Yes, TRLG’s stock has risen 50% in the last year, so you can add Hank to the list of retroactive stock market millionaires. But does he think we should buy the stock today? It trades at 19 times earnings. The company lost $44 million (on revenues of $364 million) last year. And in a recession, $300 douchebag jeans are among the first things people cut out of their budgets.

Corey at Money Reasons goes confessional this week, acknowledging that his wealth plan might not be unassailable. He’s got at least a couple of backup plans ready to go, and an irrational fear of being defrauded by someone like Bernie Madoff. (If someone like Bernie Madoff has even partial control over your money, you’re already rich.)

Alright, back to the horror. Miranda at Financial Highway has 4 ideas for earning extra income, all of which are impractical and none of which any sane person will ever try. Wait, didn’t we goof on this submission already? Yes, we did. She sent it in 2 months ago, and we tore it to shreds that time. If she wants to come back for more, who are we to deny her masochistic fantasies? Anyhow, her idiotic suggestions:

1. Offer to deliver pizza, sodas and cookies to college students between the hours of 10 pm and 3 am. Yes, because the kind of students who are awake to eat junk food in the middle of the night are rich enough that they’ll pay someone else to bring it to them.

2. Scrapbooking for other ladies. As Miranda puts it,

They can bring over their photos, and you can put them together, in an attractive and memorable presentation.

We average only half a vagina between us, but we thought the whole purpose of scrapbooking was to immerse yourself in an activity while your husband’s at work and your kids are compromising your sanity. Are we at the point where we’re now farming out hobbies? Why not hire someone to golf or fish for you while you’re at it?
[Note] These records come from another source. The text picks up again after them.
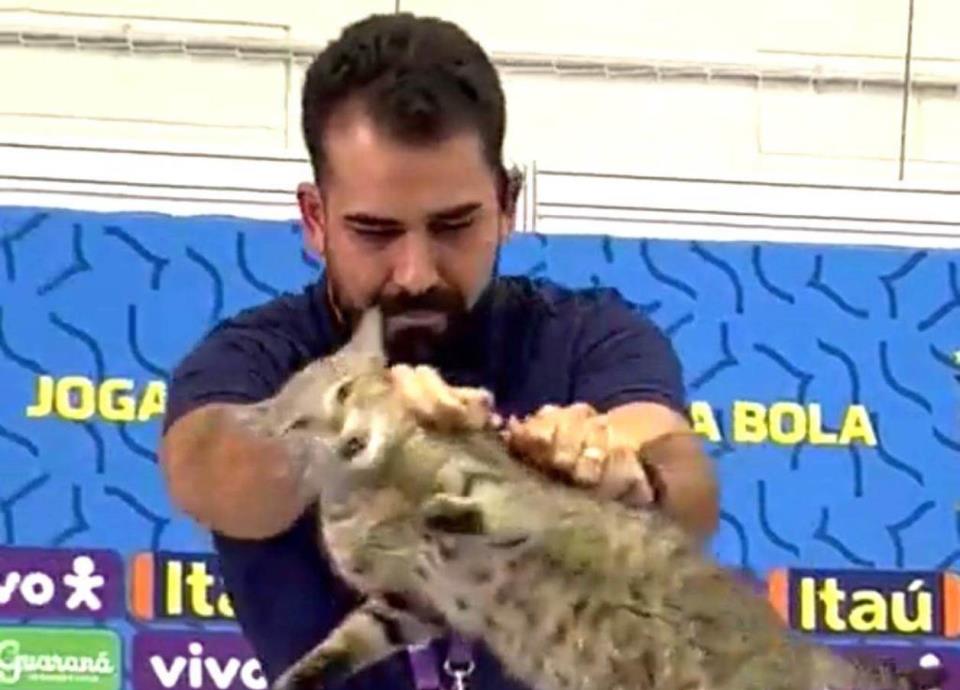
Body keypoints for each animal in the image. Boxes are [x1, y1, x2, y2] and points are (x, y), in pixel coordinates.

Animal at [241, 305, 941, 690]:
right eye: (299, 426)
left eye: (346, 392)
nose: (347, 438)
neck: (372, 487)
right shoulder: (410, 604)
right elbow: (346, 641)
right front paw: (299, 677)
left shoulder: (504, 494)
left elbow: (483, 503)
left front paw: (438, 511)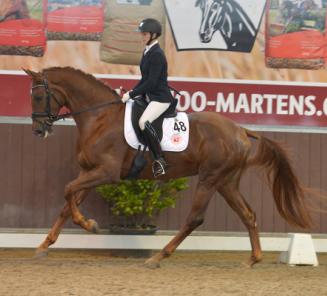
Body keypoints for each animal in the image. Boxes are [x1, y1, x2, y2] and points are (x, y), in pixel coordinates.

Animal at [24, 67, 314, 268]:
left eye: (38, 96)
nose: (38, 130)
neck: (99, 118)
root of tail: (241, 130)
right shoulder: (89, 172)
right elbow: (67, 203)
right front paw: (43, 245)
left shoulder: (106, 173)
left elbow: (67, 191)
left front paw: (89, 225)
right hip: (227, 182)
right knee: (248, 215)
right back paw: (253, 259)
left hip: (210, 179)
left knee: (195, 218)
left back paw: (158, 257)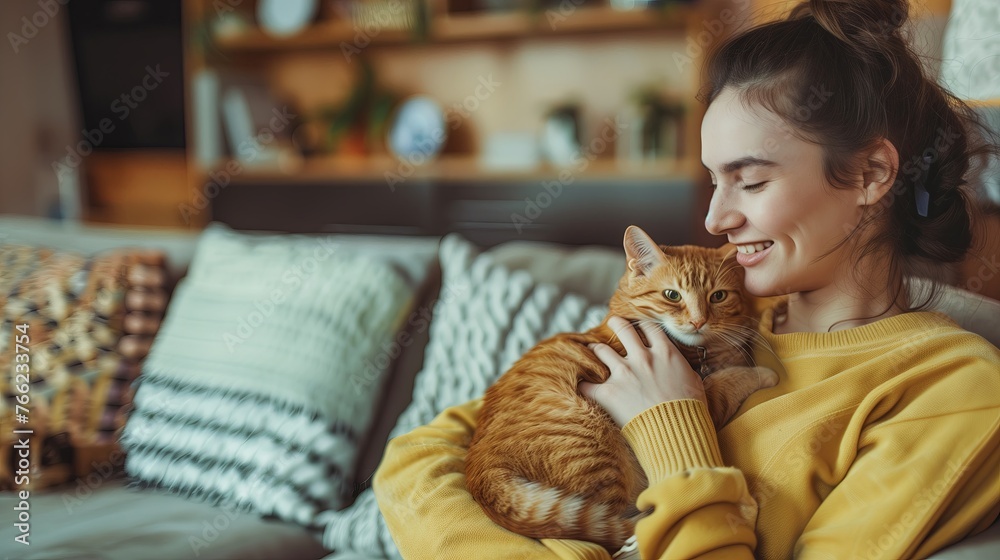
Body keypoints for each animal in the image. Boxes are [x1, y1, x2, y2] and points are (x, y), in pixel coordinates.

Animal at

3., and this is the most ridiculous one of all:

(Y)ou can purchase portable toilets that can be rented out. Instead of just renting them out, though, you can make them a little bit nicer. Clean them up. Add air fresheners, include nice soap and lotion, fluffy hand towels, and decorate the inside. These nicer portable toilets could be rented out for upscale outdoor events like weddings, company parties and special receptions.  

A free copy of Control Your Cash: Making Money Make Sense to the first person who can show us evidence of a portable toilet whose purveyor lined the inside with decorations and “fluffy hand towels.” (Miranda: “You see? That’s my point. No one else is doing it! The market is all yours!”)

Portable toilets run about $800 apiece. To do this you’d need to buy multiple ones, and you’d need somewhere to store them. And a way to transport them. And…oh, for God’s sake, we could write another 326-page book just on what’s wrong with this idea.

Let Miranda’s post serve as a warning: if you’re going to submit to the Carnival of Wealth, step your game up. Merely writing the first thing that pops into your head will either get you rejected (if you’re lucky), or will get you published as an example of everything we’re not looking for.

That might be the single worst piece of advice we’ve ever seen. To truly grasp the absurdity of her post, don’t just read our summary. You really need to behold it in its original splendor.

And once again, thanks for letting us put this together. Let’s do it again next week, y’all.

 

*No, he’s not dead. But he is overweight.